### 提示文
'''
紛争の内容
依頼者の方は、子どもが同乗する自動車の運転中、後続車から衝突され、自動車は自走不能な状態にまで損壊し、身体面では首の痛みや頭痛により家事ができないような事故に遭いました。依頼者は、弁護士費用特約を利用して、事故間もなく弊所に相談にいらっしゃいました。そこで、治療開始直後から、私たち弁護士が保険会社との交渉を進めていくことになりました。
交渉・調停・訴訟などの経過
まず、物損の点について、保険会社は、断固として修理費用相当分しか支払わない姿勢でした。しかし、自動車は自走不能な程度に損壊が激しく、依頼者は自動車の修理ではなく、新しく自動車を買い直す必要に迫られていました。そこで、私たちは、本件自動車の登録年数・走行距離などに類似した自動車についての評価損を認めた裁判例を探し、この裁判例を基に保険会社に評価損を支払うよう強く主張していきました。
その結果、裁判例ほどの高額の評価損にまでは至らないものの、訴訟外にもかからわず、依頼者が満足いく評価損相当金額を獲得することができました。
次に、お子様の人損事故について、幸いにも怪我が軽く済み、治療は早く終わりました。すると、保険会社は、著しく低廉な「看護料」名目の支払提示及び低廉な通院慰謝料を提示してきました。そこで、きちんと赤い本基準による「通院付添費」を支払うこと、赤い本基準という客観的な基準に従った、客観的に相当な金額を支払うよう強く主張していきました。
その結果、通院付添費については赤い本基準「満額」、通院慰謝料については実に赤い本基準の約98%という高額の金額について、訴訟外にもかかわらず、獲得することができました。
その後、依頼者自身の治療が問題となりました。保険会社としては、予想通りではあるものの、何度も何度も治療打切を示唆してきました。しかし、私たちは、通院治療の必要性を強く主張し、断固として治療打切には応じない態度を示しました。それにもかかわらず、保険会社の一括対応を迫り、自費治療後に保険会社に請求するように言ってきましたが、私たちは頑としてこれに応じることはしませんでした。その結果、依頼者は、痛みがなくなるまで、安心して最後まで通院することができました。
'''
収集データ:
'''
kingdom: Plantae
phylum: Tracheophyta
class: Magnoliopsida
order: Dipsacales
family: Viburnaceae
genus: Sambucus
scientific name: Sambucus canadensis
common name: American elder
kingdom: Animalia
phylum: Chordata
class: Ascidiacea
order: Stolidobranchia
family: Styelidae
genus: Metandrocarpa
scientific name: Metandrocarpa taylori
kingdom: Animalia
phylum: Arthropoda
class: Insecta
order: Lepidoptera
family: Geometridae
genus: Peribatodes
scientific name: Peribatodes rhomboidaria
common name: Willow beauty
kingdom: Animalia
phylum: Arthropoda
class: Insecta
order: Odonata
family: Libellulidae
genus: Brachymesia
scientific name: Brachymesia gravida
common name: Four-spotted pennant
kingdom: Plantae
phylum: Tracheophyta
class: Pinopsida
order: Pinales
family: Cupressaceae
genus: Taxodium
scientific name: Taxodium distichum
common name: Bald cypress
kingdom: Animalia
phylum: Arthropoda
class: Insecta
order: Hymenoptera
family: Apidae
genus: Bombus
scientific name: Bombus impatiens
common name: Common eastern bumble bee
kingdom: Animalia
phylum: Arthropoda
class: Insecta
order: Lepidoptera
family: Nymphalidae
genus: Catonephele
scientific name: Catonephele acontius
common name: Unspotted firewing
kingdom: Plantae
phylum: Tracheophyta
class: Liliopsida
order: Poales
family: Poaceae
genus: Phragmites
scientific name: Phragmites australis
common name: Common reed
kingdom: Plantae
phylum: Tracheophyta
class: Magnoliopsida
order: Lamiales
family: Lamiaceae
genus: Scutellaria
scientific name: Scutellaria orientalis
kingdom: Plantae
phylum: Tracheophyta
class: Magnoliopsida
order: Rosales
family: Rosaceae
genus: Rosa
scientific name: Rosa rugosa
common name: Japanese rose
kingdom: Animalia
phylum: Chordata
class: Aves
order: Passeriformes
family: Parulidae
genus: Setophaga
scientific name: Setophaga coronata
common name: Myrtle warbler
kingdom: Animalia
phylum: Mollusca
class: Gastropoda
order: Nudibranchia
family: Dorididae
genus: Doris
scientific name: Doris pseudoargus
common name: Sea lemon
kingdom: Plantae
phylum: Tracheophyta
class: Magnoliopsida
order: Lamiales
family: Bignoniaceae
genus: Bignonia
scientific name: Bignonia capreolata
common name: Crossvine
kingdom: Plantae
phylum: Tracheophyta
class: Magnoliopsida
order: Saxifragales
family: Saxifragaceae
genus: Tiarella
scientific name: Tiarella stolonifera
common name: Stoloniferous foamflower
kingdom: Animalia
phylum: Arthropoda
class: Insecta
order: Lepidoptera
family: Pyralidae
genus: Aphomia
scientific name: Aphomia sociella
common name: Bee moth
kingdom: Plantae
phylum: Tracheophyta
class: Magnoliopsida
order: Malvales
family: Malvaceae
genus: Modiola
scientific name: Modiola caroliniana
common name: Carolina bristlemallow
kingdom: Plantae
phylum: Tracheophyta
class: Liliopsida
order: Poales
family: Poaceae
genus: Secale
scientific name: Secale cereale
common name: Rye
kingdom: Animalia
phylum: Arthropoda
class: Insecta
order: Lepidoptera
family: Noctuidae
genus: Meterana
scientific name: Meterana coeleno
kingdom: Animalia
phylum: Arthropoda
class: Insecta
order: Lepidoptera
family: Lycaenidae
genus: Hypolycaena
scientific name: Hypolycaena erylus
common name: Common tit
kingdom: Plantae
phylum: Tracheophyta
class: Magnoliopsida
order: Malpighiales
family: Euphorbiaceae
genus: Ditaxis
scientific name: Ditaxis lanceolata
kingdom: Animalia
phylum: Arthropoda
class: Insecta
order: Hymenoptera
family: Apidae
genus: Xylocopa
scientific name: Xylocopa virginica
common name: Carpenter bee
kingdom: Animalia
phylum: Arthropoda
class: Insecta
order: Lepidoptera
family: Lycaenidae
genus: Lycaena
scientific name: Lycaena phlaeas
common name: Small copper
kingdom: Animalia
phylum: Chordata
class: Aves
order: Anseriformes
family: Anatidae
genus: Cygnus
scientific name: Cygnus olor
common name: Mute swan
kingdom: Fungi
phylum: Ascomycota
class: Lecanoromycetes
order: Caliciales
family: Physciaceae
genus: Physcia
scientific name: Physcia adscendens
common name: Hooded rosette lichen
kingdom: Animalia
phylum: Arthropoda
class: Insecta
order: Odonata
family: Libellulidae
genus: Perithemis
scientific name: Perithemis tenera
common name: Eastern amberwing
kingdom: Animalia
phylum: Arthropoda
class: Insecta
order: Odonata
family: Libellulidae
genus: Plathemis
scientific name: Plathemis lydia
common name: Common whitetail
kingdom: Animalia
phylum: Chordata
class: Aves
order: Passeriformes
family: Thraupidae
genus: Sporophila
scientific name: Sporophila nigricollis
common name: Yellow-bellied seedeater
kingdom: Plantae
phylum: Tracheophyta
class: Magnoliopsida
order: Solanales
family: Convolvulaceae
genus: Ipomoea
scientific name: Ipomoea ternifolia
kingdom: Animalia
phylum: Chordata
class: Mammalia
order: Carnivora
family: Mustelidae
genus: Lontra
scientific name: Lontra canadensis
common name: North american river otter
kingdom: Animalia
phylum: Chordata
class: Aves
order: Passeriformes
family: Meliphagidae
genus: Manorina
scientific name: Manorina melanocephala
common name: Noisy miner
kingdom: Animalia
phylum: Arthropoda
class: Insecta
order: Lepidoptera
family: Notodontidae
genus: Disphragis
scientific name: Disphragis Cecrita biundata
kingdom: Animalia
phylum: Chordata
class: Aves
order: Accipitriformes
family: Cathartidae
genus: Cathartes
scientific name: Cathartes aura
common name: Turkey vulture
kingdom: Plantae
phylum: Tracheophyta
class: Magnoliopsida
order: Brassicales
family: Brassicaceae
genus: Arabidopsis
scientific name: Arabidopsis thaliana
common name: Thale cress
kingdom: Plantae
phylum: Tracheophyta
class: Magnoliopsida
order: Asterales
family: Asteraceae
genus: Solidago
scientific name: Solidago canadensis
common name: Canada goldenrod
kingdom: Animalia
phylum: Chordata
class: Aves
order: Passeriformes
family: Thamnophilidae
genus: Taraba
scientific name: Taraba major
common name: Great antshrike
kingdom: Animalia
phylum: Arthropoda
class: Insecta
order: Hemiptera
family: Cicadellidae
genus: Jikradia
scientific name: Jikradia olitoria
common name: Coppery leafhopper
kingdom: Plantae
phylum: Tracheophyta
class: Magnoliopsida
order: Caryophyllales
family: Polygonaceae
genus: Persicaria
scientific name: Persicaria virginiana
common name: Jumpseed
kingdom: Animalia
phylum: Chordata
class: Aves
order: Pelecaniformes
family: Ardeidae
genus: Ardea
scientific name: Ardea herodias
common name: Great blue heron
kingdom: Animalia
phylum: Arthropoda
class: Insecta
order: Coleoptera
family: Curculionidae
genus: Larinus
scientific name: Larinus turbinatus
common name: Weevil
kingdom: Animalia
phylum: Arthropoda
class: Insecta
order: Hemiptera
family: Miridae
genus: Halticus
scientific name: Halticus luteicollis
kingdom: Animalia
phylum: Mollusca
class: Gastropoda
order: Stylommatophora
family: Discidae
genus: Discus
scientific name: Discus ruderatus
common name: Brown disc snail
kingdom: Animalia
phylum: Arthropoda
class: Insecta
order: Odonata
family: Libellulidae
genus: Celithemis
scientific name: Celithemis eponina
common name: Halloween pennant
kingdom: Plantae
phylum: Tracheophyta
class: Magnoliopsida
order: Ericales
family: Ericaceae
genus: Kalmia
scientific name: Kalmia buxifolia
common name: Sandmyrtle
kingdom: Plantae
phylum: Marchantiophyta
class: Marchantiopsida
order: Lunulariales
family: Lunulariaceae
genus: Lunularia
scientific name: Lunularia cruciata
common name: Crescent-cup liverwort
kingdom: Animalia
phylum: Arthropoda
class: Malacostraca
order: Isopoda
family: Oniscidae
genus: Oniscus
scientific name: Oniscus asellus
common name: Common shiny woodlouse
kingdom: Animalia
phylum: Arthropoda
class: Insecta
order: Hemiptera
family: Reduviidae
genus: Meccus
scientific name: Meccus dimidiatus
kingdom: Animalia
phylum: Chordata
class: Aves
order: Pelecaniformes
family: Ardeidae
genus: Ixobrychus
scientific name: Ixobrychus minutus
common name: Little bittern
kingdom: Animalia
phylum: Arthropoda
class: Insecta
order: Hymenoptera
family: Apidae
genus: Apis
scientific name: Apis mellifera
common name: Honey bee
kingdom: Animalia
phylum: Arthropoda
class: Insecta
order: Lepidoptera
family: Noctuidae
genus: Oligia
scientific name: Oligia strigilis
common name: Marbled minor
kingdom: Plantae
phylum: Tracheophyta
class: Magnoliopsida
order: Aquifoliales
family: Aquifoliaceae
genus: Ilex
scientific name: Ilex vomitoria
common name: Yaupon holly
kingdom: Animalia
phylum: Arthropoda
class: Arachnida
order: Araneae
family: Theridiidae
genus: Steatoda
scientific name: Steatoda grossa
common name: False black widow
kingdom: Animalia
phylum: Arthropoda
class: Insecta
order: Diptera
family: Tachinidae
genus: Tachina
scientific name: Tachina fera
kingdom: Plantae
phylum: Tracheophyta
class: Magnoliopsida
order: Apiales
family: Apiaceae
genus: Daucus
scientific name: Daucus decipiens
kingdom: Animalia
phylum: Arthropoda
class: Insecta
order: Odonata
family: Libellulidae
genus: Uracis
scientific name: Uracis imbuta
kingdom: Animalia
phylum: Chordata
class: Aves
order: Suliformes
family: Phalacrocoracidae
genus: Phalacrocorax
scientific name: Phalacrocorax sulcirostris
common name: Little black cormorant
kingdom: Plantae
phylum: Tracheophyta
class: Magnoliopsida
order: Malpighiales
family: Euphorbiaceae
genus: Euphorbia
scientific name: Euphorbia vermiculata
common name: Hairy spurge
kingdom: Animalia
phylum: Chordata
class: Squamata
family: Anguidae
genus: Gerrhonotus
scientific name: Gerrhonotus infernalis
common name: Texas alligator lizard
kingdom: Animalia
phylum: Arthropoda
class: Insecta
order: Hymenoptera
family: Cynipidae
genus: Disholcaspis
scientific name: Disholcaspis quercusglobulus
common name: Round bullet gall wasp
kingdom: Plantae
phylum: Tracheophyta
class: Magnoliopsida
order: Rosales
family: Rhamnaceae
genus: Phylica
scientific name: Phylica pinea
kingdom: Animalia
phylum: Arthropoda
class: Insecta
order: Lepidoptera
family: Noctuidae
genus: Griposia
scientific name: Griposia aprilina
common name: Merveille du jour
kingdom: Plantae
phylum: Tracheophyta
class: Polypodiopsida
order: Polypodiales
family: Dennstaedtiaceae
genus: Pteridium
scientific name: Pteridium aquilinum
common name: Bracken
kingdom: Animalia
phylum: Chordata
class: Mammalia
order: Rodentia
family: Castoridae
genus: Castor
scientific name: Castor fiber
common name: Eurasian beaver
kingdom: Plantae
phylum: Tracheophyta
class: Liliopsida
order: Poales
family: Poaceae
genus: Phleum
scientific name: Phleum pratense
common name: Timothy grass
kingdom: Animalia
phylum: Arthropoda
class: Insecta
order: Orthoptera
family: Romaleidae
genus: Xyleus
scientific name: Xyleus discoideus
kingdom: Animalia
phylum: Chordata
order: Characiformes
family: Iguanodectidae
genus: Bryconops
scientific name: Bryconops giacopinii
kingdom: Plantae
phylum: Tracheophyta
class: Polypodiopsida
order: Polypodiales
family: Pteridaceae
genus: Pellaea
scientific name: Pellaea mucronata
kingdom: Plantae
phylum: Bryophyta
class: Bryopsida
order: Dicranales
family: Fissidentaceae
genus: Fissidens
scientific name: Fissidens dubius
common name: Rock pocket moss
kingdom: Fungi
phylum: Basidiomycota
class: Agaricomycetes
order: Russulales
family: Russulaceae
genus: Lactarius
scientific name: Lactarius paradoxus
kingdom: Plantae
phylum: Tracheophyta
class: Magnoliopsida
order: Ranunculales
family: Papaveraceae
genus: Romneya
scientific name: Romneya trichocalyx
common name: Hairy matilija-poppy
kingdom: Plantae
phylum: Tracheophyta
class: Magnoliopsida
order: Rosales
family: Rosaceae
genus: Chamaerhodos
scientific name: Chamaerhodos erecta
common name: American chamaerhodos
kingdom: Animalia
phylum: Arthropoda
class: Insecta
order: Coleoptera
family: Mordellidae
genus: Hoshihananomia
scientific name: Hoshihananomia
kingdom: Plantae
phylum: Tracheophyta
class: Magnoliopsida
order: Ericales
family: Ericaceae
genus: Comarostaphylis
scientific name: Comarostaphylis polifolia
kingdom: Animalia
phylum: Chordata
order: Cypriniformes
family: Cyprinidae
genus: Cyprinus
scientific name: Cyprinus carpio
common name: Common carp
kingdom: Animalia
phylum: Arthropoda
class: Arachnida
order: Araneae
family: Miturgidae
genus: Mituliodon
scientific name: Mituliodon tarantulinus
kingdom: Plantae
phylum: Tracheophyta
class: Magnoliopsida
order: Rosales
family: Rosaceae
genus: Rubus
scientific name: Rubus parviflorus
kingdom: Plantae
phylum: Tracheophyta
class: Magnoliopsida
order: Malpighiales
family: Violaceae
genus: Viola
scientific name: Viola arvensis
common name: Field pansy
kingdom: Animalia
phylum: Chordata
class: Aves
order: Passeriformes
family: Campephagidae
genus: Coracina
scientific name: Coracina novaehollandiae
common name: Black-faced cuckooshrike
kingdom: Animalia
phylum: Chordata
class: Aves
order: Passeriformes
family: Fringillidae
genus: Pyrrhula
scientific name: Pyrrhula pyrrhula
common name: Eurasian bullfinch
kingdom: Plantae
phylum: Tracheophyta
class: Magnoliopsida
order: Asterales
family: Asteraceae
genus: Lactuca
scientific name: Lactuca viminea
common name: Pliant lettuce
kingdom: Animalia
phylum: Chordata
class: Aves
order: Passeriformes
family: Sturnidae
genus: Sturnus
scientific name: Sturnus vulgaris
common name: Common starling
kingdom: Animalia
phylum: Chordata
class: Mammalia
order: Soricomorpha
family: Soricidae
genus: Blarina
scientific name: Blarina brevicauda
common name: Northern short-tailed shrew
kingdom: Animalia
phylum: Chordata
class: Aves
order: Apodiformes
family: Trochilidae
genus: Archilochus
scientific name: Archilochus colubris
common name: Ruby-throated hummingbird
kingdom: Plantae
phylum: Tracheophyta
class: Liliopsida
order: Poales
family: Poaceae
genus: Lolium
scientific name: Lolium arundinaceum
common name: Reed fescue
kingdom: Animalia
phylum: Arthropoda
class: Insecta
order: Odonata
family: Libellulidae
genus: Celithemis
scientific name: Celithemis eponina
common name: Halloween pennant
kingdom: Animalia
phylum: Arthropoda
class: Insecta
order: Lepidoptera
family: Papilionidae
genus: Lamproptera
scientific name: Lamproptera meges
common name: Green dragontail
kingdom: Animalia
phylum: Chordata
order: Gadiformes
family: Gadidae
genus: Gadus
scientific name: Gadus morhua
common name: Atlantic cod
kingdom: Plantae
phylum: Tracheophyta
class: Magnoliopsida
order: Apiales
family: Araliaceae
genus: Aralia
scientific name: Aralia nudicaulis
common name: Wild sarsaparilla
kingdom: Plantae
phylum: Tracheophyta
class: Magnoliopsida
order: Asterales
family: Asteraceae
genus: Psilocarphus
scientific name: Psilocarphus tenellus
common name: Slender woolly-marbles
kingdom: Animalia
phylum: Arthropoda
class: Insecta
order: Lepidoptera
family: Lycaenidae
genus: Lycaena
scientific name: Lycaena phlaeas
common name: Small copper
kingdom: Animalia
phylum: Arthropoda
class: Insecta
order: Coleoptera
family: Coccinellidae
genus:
'''
### 作業依頼
交通事故での保険会社との交渉についての提示文を、最後の文の後から書き継いでください。 この一覧は使用しません。

### 解答
最後に通院治療終了後、休業損害・通院慰謝料が問題となりました。
依頼者は専業主婦であったため、家事従事者としての休業損害を求めましたが、保険会社は、自賠責基準の低廉な金額を基準として、実際に通院した日数分だけを支払う旨提示をしてきました。また、通院慰謝料についても、赤い本基準を大幅に下回る金額を提示してきました。そこで、休業損害の計算については、訴訟になった場合の裁判所が判決時に使う逓減法による計算値を主張し、通院慰謝料については、訴外であるとの説得力ない理由による減額は認めないと強く主張していきました。
その結果、休業損害につき逓減法による請求「満額」の金額、通院慰謝料については依頼者が納得する金額を獲得することができました。
本事例の結末
依頼者が早い段階でご依頼いただいたことで、治療を不本意に早く打ち切られることもなく、損害賠償内容について、満足いく金額を獲得することができました。
本事例に学ぶこと
弁護士に依頼する前に、むやみに保険会社の交渉に応じては、大きな不利益となります。早い段階で弁護士に依頼し、安心して治療を受けられるよう、また、弁護士に依頼して交渉のストレスをなくすようにすることが有益です。困ったときは、ではなく、困る前に弁護士に相談することを強くお勧めします。